[Stored data]
____
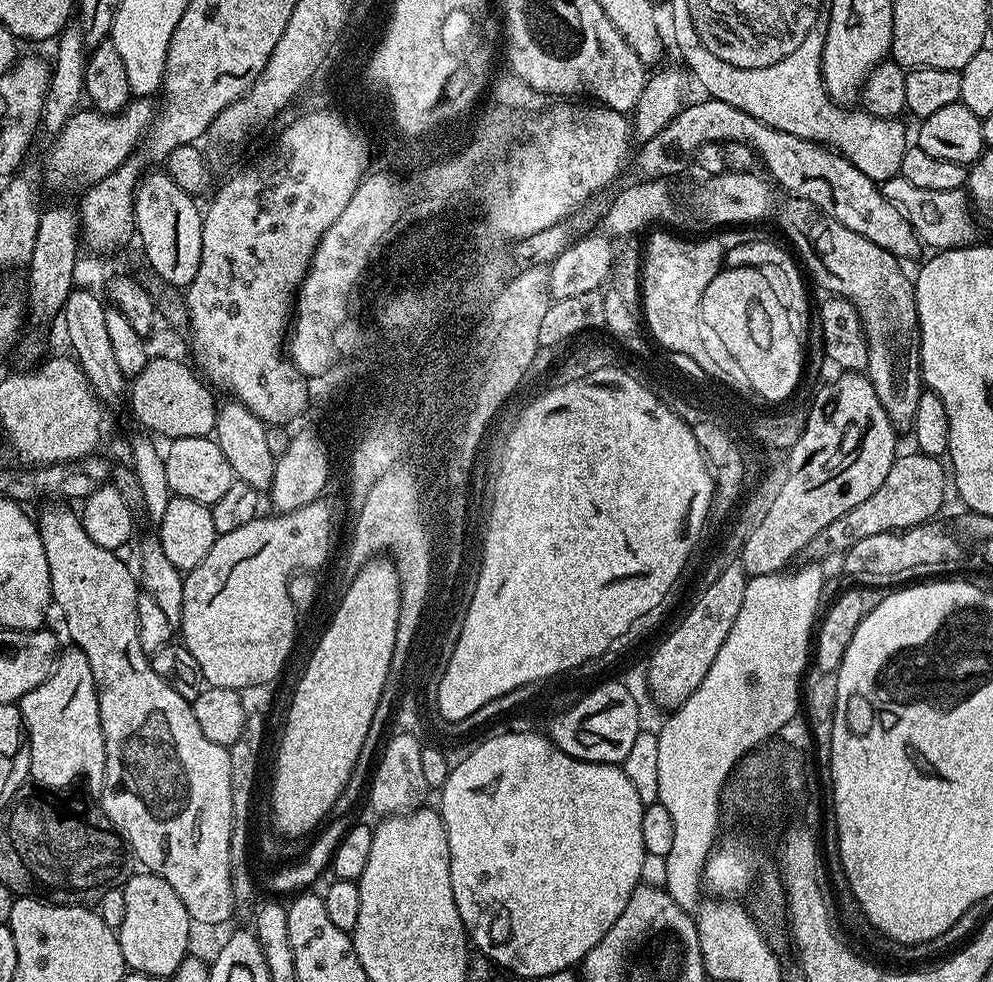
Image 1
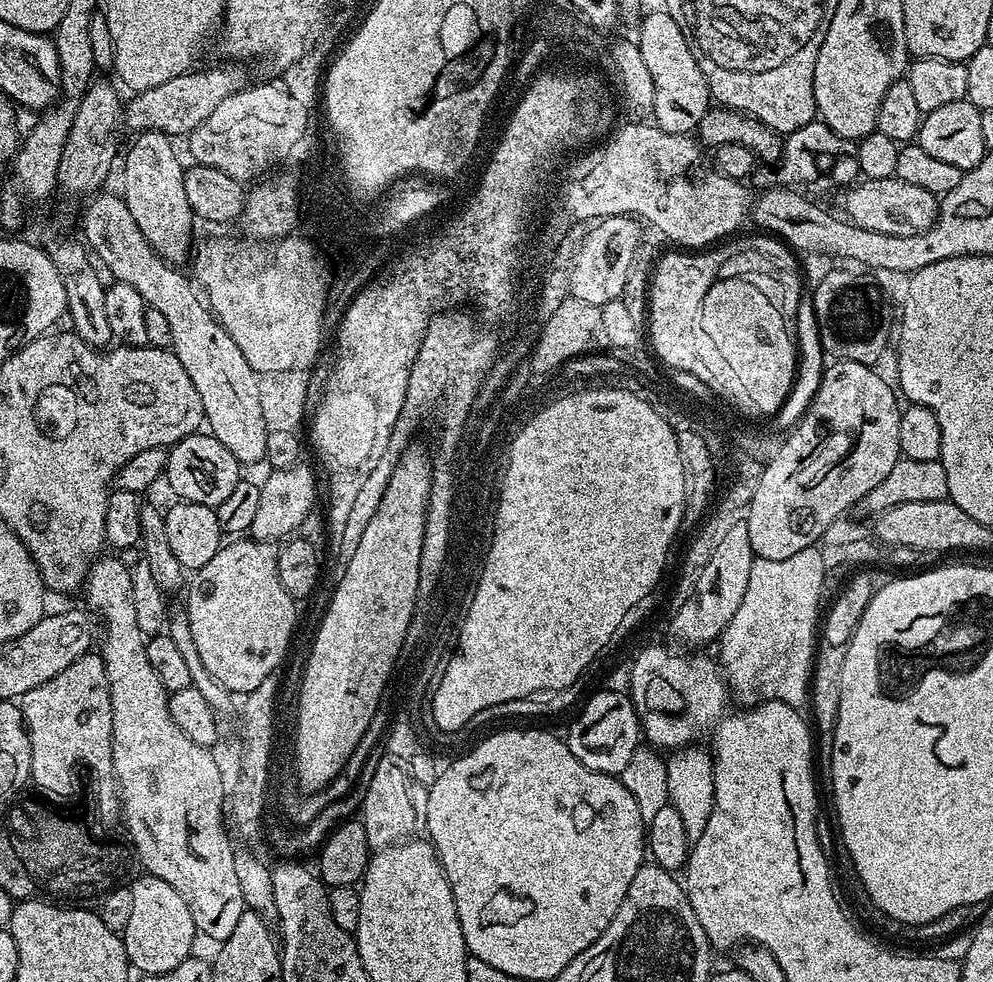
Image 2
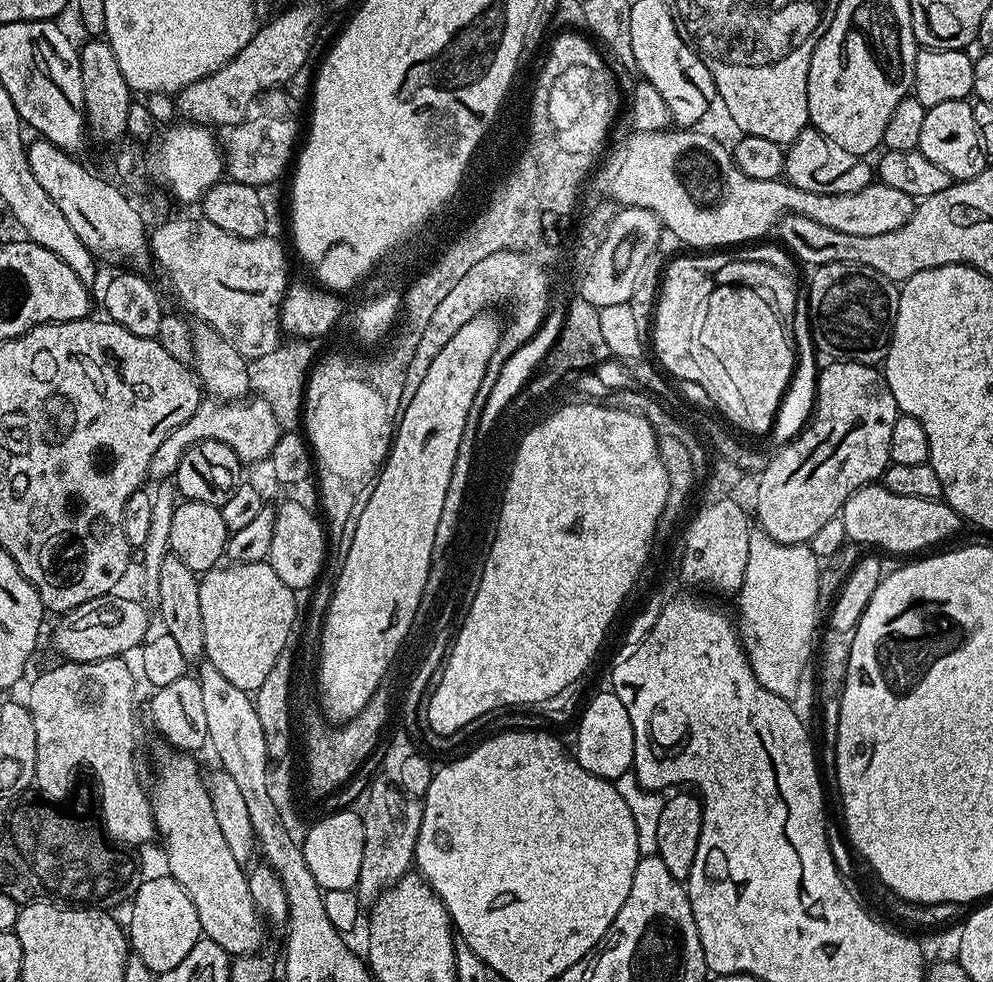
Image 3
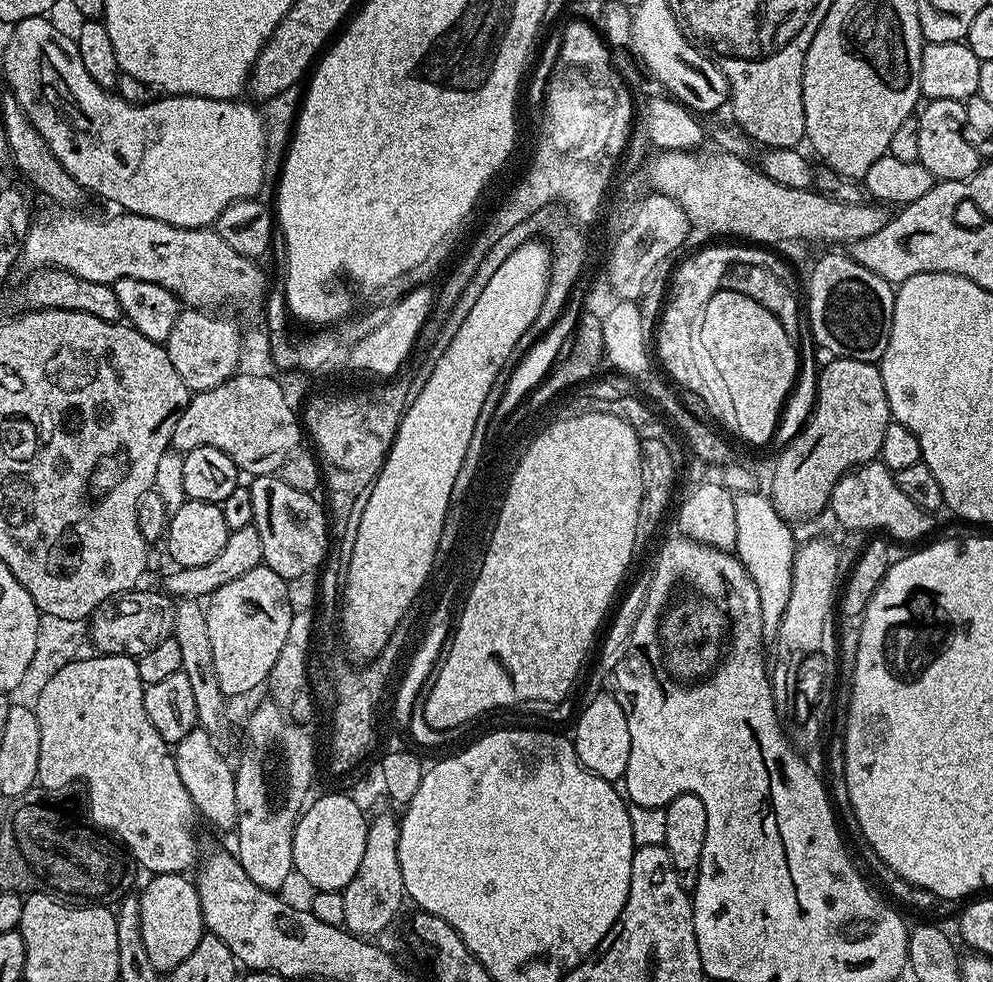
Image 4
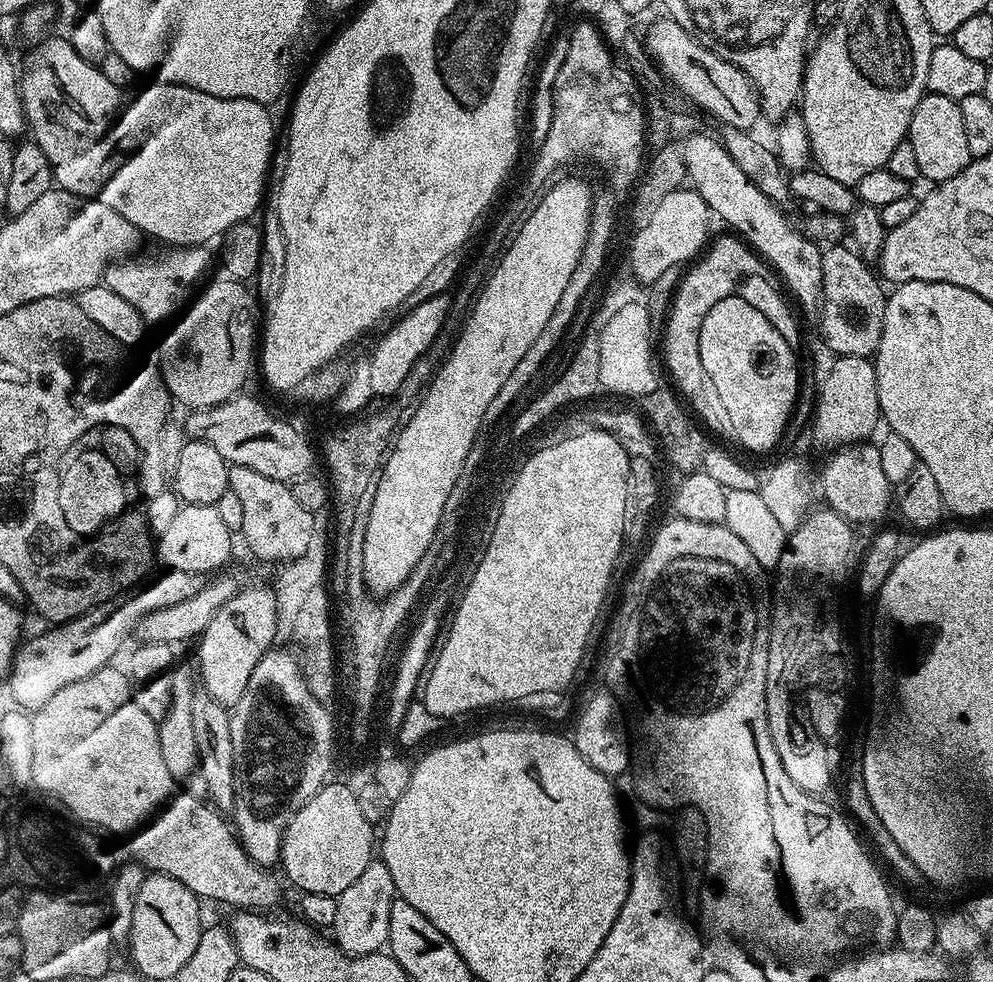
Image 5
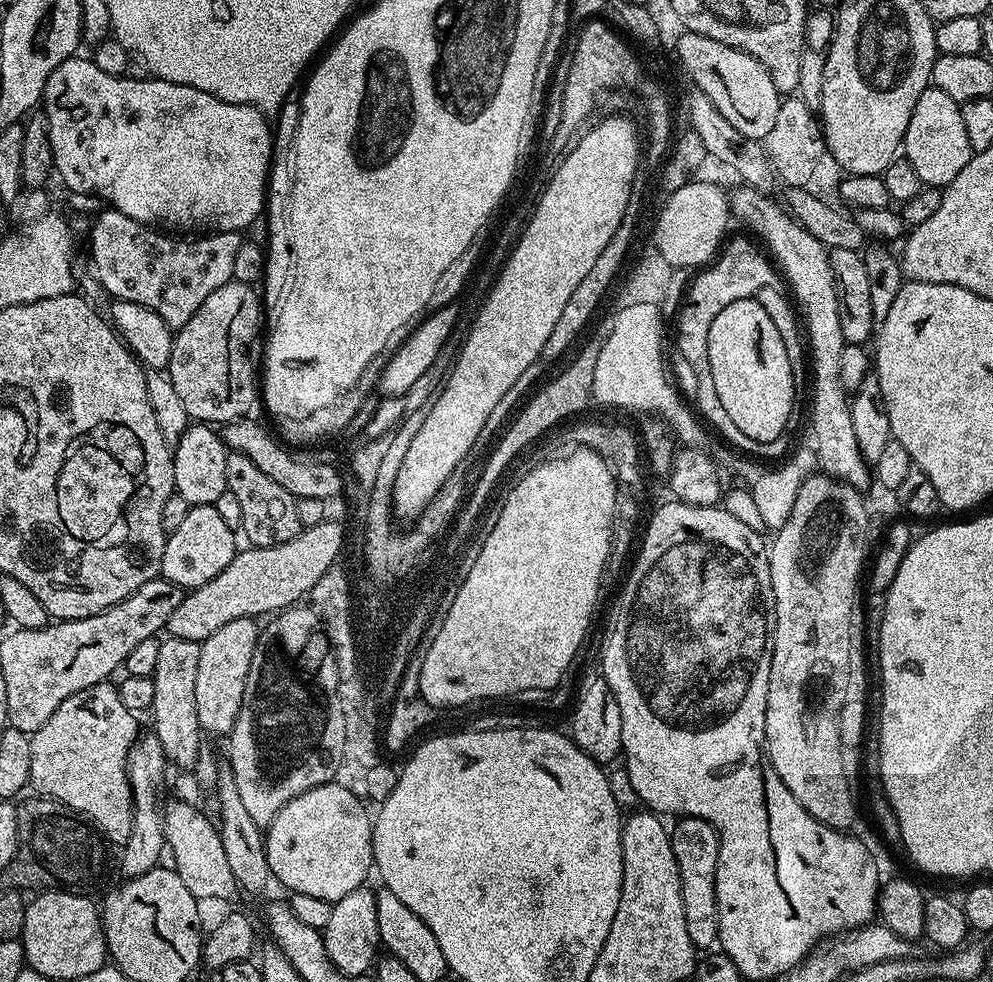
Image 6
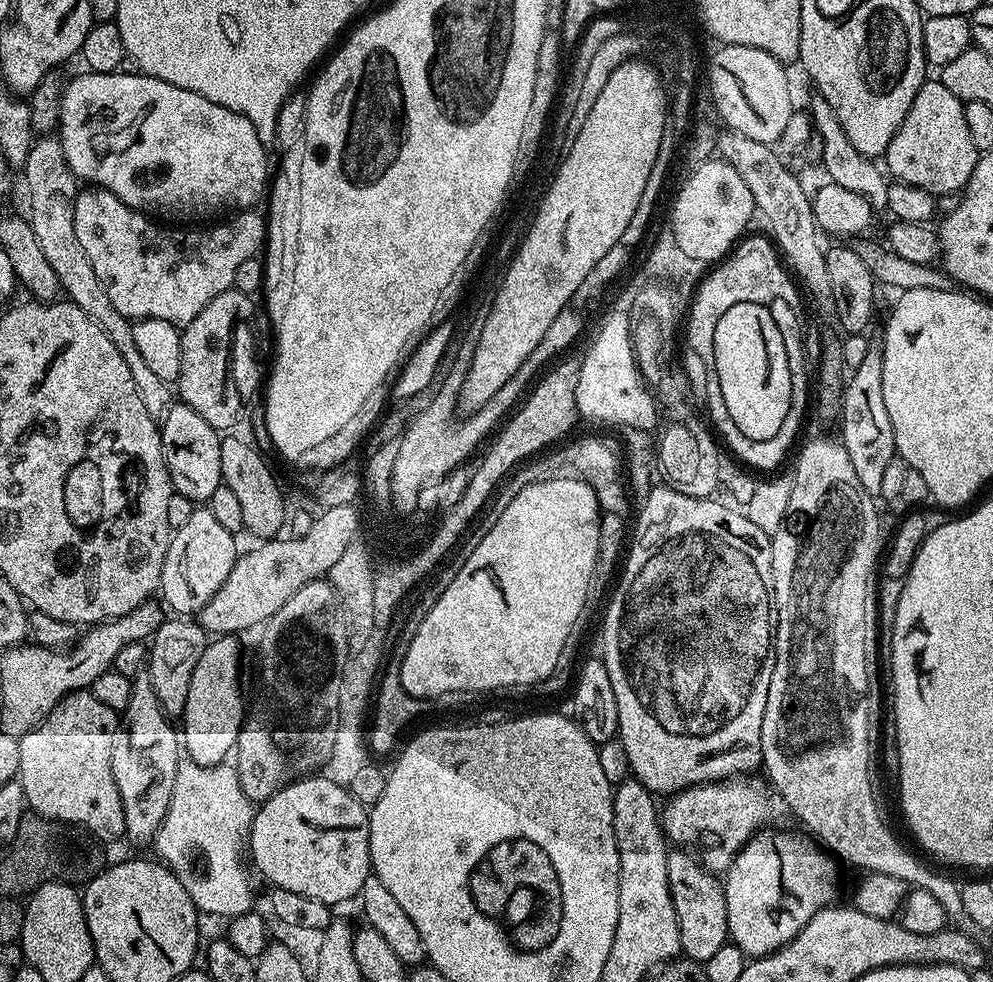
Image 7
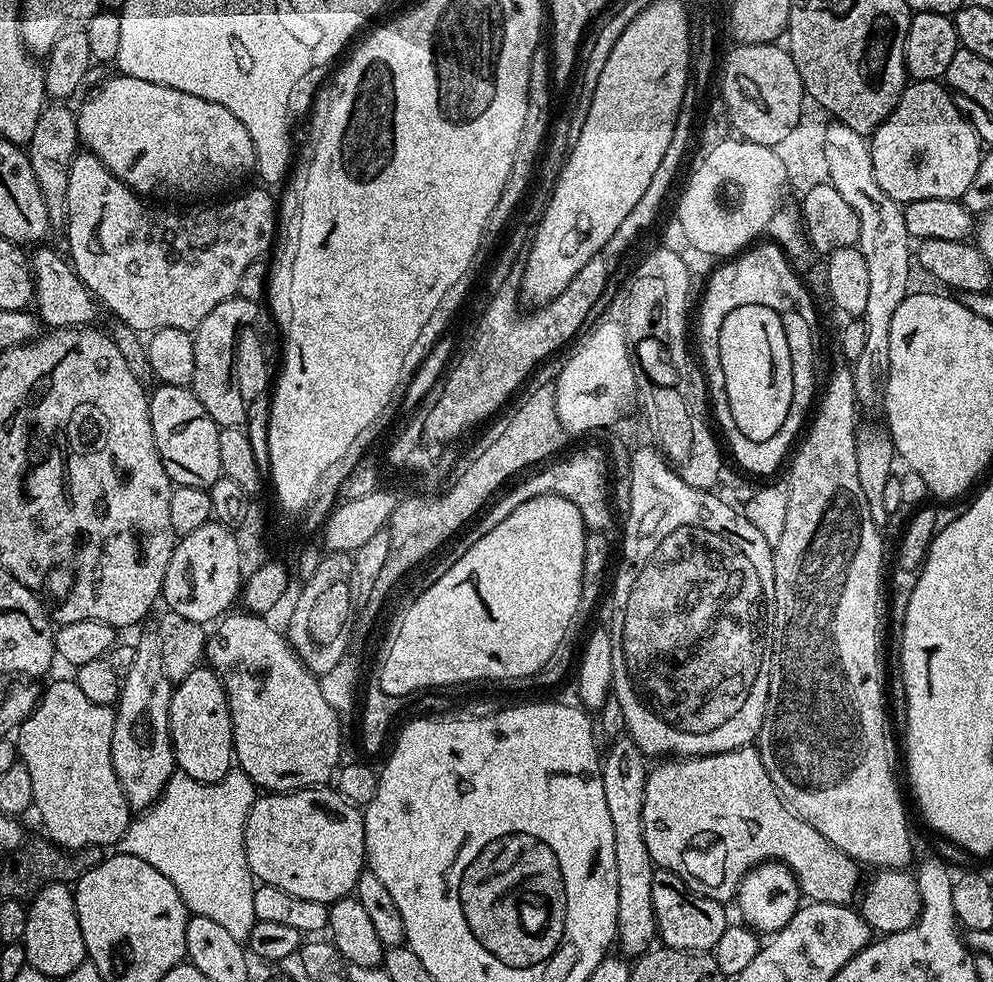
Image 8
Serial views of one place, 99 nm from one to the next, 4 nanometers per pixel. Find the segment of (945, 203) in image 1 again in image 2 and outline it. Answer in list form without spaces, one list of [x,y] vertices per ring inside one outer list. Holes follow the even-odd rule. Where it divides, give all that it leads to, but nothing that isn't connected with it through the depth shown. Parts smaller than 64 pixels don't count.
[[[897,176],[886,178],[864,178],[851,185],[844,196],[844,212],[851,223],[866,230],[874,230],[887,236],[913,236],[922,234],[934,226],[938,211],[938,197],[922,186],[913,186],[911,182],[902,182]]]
____
EXERCISE DETAILS: The expected output is the lines from the one with "Serial views of" through the end of the data, exactly as written and nothing more.

REPLY:
Serial views of one place, 99 nm from one to the next, 4 nanometers per pixel. Find the segment of (945, 203) in image 1 again in image 2 and outline it. Answer in list form without spaces, one list of [x,y] vertices per ring inside one outer list. Holes follow the even-odd rule. Where it divides, give all that it leads to, but nothing that isn't connected with it through the depth shown. Parts smaller than 64 pixels don't count.
[[[897,176],[886,178],[864,178],[851,185],[844,196],[844,212],[851,223],[866,230],[874,230],[887,236],[913,236],[922,234],[934,226],[938,211],[938,197],[922,186],[913,186],[911,182],[902,182]]]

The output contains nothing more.